The WarkaWater name comes from the Warka fig tree in Ethiopia. They are 30 feet, tall -- 80 pound pillars which are constructed in two sections. There is a semi-rigid exoskeleton, built by tying bamboo or juncus stalks together an an internal plastic mesh, similar to polypropylene and nylon fibers. They act as a scaffold for condensation and as they droplets of dew form, they follow the mesh into a basin at the base of the structure.

Genius -- to capture water from thin air -- as nature might have intended? We'll see -- as Vittori hopes to have the towers available to the village residents in 2016. I would venture to say that if the proposed structures can pull in 25 gallons of clean water a day in the desert, it might be possible to design structures specifically for the foggy conditions on the California coast that could help tap a source of supplemental fresh water for the state.

I'm starting to see more and more solar panels appearing on the sunny sides of roofs; if something economical can be designed to harvest fresh water from the air, it would make a nice use of the shadowed side. Of course, they would need to create a bigger harvesting device to capture more water here in the U.S., in states such as California.

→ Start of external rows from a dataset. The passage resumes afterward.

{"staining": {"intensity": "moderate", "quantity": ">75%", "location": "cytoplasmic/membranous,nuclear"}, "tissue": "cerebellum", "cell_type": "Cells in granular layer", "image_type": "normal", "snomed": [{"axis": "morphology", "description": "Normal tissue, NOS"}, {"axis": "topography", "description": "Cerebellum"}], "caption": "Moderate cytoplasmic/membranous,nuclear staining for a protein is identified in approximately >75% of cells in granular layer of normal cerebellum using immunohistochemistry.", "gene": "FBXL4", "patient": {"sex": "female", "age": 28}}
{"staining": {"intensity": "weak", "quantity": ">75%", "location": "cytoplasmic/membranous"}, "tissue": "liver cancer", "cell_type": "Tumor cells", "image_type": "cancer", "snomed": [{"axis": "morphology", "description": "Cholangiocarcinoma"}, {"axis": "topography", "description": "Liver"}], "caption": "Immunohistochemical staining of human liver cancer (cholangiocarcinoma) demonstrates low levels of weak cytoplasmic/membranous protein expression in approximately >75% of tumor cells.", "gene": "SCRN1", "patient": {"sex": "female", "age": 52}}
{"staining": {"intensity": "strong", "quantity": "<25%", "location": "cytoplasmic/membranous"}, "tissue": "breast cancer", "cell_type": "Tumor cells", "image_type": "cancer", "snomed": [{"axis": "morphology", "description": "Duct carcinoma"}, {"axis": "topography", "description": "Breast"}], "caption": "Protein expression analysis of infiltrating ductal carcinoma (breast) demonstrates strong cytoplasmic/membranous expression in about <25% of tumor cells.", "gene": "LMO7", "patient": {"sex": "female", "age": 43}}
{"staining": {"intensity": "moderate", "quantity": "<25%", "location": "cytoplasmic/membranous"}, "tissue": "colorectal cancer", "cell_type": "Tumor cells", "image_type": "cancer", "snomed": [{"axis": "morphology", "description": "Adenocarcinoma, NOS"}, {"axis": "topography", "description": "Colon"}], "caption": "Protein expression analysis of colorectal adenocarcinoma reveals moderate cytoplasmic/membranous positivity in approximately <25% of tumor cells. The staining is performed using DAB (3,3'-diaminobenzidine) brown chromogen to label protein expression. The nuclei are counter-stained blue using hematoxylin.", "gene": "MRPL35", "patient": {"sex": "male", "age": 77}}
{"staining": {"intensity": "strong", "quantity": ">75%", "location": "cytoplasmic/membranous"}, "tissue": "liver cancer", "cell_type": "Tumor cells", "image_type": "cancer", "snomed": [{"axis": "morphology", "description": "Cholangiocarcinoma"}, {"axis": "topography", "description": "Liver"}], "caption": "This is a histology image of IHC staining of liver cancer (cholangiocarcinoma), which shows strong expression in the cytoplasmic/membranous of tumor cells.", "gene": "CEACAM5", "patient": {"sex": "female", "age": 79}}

For the purposes of the initial phase of construction -- cost wise-it appears to be had for pennies for dew drops and at a mere $550.00 to build with only a team of four people, using local materials, it beats the many major corporations and businesses who are vying for similar sustainable water solutions with costlier price tags.

While Californians could surely put this technology to a much needed use, I hope for the sake of the families in countries like Ethiopia -- that the WarkaWater towers provide them with safe, clean water, thereby saving lives and affording them opportunities to stave off the cycles of poverty, and enable them precious time for more productive tasks.